### [TEXT SEGMENT]
%%

It was $933 in Q3 2016.
And demand is high as well. As of Q2 2021, the latest data available, nearly 96% of rental units in the Triangle are occupied. That contributes to rising rent.
The current prices and the shortage of options are also creating challenges for people who have two incomes and a solid housing budget.
Laney Light and her husband relocated to North Carolina from Atlanta for work this past summer and hoped to buy a home in the area. But even with a budget up to $450,000 and a household income of $120,000, the house hunting trip came up short.
“We put in offers on five different houses — and offered over asking price — and got outbid every single time,” Light, 38, said.
The Lights had to settle for an apartment in Apex but Light said the cost of houses affected their rental search as well.
“I feel lucky that we found a good place to rent,” she said. “We noticed when we were looking for places to rent that the issues with the housing market were definitely spilling over into the rental market. There were issues with not having very many places available. We would go and talk to people in the leasing offices, and they would say that people were just renting places as soon as they came on the market, sometimes sight unseen.”

%%

### [EXTRACTED MATERIAL]
%%

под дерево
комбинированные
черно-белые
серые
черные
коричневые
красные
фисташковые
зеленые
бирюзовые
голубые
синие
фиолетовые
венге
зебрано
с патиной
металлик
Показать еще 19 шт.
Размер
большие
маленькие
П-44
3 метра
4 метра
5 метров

%%
%%

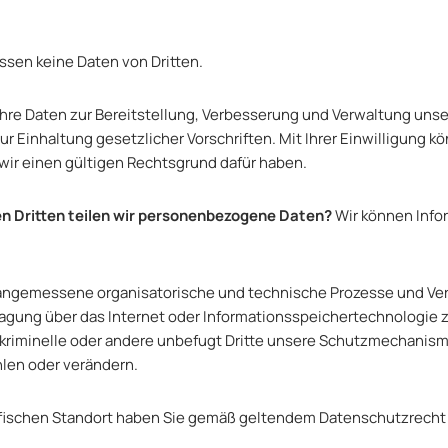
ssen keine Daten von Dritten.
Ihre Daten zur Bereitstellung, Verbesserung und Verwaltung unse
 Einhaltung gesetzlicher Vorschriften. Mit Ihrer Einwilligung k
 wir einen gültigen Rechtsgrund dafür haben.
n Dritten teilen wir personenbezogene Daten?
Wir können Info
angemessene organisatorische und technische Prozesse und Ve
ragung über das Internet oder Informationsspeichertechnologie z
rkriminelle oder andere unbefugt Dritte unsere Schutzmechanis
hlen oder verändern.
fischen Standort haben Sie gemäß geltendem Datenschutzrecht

%%
%%

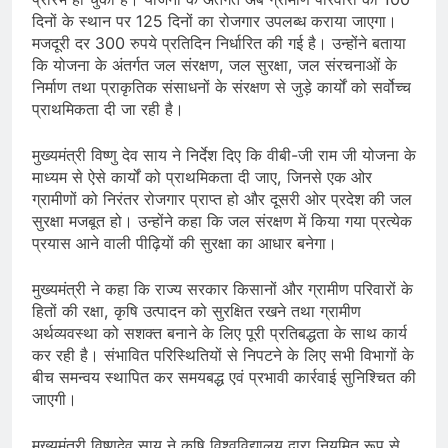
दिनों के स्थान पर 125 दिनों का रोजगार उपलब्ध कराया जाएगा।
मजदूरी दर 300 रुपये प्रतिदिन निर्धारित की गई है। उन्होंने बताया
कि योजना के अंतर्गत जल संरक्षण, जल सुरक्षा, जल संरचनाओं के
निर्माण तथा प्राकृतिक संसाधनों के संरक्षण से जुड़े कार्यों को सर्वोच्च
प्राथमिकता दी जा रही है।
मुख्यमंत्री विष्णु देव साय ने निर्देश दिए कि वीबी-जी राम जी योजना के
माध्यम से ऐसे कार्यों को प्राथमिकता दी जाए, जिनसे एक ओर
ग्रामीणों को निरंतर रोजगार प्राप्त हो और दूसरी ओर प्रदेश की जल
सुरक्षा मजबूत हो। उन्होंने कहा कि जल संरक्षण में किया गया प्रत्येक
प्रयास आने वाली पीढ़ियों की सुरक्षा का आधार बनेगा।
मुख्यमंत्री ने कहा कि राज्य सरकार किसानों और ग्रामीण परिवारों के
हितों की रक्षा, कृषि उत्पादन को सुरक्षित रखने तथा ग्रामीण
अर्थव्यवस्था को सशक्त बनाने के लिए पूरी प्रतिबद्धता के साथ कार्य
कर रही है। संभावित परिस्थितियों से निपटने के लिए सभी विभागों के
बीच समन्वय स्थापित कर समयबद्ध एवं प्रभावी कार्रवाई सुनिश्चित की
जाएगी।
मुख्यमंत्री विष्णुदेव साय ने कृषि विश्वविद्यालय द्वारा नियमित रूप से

%%

### [PROBLEM 1]
List every dollar amount that appears in the text about housing costs in the Triangle.
### [PROBLEM 2]
Carry the text on the Triangle housing and rental market forward from its last sentence.
The records are from a different source than the text.

### [TASK RESPONSE 1]
$933, $450,000, $120,000

### [TASK RESPONSE 2]
The Lights are paying $1,700 in rent a month for a three-bedroom unit. Laney said it doesn’t meet their desires. She’s worried they’ll have to settle for a house that won’t either.
“I’m confident we’ll find something. I’m just not sure if it’ll be exactly what we’re looking for,” Light said.
Homeownership builds wealth
While rising home values take a toll on renters’ ability to buy, it does build wealth for current homeowners, equity that can be passed down to children or used to buy another house.
Samuel Gunter, executive director at the N.C. Housing Coalition, said this wealth-building tool has existed for decades.
“Home ownership is the primary way that low- and moderate-income families have developed wealth over last 75-plus years of U.S. history,” Gunter said.
He also said that, as a general rule, once someone secures a mortgage, their monthly payment is typically lower than their rent.
The issue for renters is building the capital to buy a home, which requires upfront cash for down payments, closing costs, and other expenses.
“It’s expensive to be poor in this country,” Gunter said. “To get less expensive things, high quality, it requires money upfront. It requires good credit. Those are the things that aren’t available when you are pinching pennies.”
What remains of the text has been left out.